▶ _Text under study_
=== Section Start ===
On Fri, May 25, 2012 at 08:44:30AM -0500, B. Estrade wrote:

> As an outside observer and long time fan, Perl 6 for me is more of a
> formalization of the Perl language as it evolved (greatly influenced
> by non-languages, such as Unix itself and natural language goals).
> But, the truth is that it's not Perl 5 and it's not meant to replace
> it (right?).  It's an evolutionary step as the language itself moves
> towards a more formalized specification.  My point is that while it
> started out as a way to improve/formalize Perl 5, it's developed
> sufficiently to the point where it is its own language and not the
> "next" version of 'perl'. 

If Perl 6 is successful, long term it will replace Perl 5, in the same way
that Perl 5 replaced Perl 4. Increasingly, new projects will be written in
Perl 6, and eventually all the old projects using Perl 5 will retire.
=== Section End ===
[Stored entries]
=== Section Start ===
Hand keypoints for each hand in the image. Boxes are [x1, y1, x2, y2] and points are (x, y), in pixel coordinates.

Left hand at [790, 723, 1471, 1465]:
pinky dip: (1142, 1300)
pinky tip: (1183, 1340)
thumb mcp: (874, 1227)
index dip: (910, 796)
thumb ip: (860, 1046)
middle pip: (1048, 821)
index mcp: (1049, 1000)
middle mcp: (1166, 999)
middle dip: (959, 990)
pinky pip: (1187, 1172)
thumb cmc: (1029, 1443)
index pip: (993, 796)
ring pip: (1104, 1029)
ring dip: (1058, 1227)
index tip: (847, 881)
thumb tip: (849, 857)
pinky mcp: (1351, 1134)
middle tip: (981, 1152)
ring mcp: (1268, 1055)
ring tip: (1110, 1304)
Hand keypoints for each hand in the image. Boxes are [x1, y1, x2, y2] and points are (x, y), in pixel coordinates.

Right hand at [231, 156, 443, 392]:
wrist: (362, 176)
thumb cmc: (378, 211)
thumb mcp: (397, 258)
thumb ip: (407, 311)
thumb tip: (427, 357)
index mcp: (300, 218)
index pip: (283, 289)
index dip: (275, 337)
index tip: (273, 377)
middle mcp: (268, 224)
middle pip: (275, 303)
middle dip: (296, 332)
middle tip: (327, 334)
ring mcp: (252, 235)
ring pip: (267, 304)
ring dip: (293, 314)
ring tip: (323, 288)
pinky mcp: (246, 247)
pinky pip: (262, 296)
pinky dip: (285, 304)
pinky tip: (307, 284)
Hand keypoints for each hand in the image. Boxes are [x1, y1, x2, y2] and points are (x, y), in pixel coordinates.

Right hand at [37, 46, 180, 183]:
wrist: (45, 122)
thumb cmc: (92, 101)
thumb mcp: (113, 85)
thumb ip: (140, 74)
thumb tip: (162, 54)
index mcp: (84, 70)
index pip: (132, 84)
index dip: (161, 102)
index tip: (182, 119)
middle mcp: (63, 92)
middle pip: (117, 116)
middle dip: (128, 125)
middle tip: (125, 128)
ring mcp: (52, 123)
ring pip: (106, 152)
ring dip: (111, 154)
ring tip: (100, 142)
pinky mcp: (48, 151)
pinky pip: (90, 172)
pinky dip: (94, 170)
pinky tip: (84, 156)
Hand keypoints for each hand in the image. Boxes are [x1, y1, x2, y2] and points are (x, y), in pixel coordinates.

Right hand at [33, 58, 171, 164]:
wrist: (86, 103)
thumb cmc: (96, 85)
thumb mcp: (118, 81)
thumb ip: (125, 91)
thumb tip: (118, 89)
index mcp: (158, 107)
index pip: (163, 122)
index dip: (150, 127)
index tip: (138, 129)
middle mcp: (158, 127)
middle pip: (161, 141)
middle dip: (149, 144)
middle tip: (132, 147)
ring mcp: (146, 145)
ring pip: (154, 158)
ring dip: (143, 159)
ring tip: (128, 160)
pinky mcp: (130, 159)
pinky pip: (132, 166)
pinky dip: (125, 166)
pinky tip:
=== Section End ===
▶ _Aim of the exercise_
In the message about Perl 6, print the passage starting at "If Perl 6 is" up to and including "5 will retire.".

▶ _Answer for this exercise_
If Perl 6 is successful, long term it will replace Perl 5, in the same way
that Perl 5 replaced Perl 4. Increasingly, new projects will be written in
Perl 6, and eventually all the old projects using Perl 5 will retire.